Exercise:
In the entries that follow, which lines hold the string "KiCad"? List them.

Records to use:
——————————
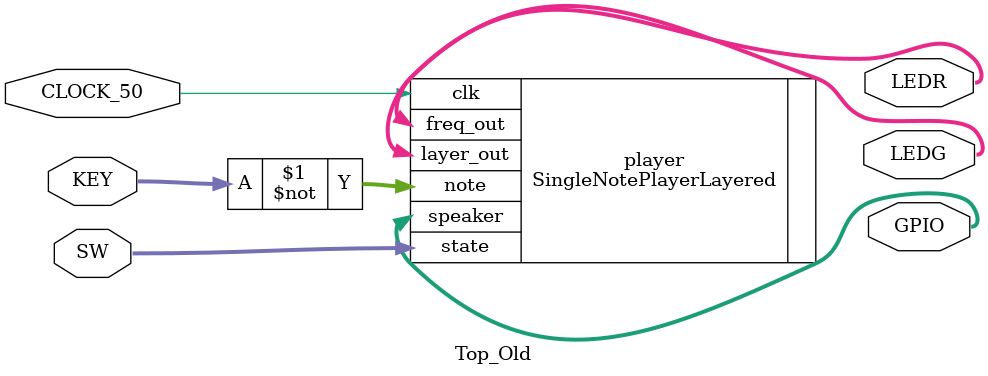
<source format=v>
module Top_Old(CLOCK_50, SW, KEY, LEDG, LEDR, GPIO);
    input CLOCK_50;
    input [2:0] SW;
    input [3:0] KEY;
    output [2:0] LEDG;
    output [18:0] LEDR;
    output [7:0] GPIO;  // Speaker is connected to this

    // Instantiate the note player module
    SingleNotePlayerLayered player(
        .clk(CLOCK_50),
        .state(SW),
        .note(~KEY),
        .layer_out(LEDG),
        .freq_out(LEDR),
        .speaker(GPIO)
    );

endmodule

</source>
——————————
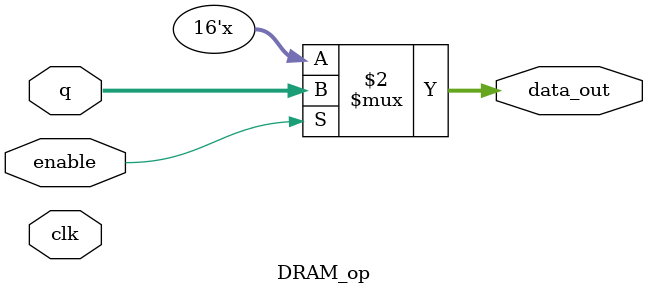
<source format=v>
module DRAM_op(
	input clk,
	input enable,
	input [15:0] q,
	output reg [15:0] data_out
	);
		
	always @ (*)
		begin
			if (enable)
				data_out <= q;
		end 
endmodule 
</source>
——————————
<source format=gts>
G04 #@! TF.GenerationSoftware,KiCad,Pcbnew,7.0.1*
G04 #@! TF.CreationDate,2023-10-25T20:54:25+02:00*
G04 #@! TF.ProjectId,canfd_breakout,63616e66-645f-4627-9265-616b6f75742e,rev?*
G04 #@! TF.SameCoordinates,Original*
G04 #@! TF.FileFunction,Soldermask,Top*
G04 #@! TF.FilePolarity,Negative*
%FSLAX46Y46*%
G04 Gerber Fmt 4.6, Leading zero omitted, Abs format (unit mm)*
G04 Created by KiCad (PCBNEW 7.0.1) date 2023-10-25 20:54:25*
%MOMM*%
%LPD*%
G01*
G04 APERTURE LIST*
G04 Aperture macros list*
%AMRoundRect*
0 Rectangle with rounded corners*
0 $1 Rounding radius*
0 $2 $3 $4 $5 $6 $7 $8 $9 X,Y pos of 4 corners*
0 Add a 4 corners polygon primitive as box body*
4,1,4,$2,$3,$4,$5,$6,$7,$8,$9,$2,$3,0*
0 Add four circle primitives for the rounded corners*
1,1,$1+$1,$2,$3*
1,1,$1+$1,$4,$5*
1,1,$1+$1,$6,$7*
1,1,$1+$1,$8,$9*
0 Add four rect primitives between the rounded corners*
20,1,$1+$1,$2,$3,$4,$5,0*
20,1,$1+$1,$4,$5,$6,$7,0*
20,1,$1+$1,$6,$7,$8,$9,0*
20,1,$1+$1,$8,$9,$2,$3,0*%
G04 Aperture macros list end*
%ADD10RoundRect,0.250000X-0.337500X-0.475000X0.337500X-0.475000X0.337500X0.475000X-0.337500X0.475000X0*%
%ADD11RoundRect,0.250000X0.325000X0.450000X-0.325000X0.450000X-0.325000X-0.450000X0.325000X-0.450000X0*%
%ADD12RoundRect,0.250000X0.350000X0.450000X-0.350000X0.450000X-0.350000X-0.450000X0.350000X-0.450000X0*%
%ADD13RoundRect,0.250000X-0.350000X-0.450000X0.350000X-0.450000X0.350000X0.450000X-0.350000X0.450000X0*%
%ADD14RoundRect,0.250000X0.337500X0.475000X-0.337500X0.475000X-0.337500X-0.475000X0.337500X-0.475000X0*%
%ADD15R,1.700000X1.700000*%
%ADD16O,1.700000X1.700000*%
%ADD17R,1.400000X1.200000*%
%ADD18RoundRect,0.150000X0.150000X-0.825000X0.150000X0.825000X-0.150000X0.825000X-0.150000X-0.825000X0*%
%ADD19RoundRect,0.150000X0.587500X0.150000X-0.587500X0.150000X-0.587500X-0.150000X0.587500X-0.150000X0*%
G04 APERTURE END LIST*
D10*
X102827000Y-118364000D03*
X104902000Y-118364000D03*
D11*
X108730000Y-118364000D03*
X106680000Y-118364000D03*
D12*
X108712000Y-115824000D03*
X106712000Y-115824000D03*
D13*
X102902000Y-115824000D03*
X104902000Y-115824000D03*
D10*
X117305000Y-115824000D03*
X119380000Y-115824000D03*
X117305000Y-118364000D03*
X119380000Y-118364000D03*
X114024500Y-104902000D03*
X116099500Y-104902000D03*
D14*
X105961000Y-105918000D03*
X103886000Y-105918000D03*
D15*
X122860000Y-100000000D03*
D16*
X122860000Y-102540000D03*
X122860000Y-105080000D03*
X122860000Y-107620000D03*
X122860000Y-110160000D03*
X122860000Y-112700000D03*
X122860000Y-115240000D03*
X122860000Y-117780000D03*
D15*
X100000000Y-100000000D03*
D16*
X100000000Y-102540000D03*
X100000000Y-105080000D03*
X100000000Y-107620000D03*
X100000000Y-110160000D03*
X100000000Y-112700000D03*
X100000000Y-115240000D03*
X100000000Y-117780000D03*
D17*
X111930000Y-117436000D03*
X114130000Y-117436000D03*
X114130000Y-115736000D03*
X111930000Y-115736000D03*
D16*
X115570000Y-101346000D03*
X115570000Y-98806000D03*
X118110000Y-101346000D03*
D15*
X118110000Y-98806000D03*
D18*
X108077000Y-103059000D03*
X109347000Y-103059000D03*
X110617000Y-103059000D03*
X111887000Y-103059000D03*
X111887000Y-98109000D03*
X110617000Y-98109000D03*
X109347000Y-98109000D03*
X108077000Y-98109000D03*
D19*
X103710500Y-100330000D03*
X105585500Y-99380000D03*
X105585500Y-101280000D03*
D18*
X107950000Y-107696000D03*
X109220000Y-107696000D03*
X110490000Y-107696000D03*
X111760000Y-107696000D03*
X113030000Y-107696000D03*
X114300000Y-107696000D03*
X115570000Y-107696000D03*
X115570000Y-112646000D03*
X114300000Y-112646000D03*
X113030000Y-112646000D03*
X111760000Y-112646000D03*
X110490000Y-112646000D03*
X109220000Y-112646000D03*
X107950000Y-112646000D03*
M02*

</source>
——————————
Output of the task:
G04 #@! TF.GenerationSoftware,KiCad,Pcbnew,7.0.1*
G04 Created by KiCad (PCBNEW 7.0.1) date 2023-10-25 20:54:25*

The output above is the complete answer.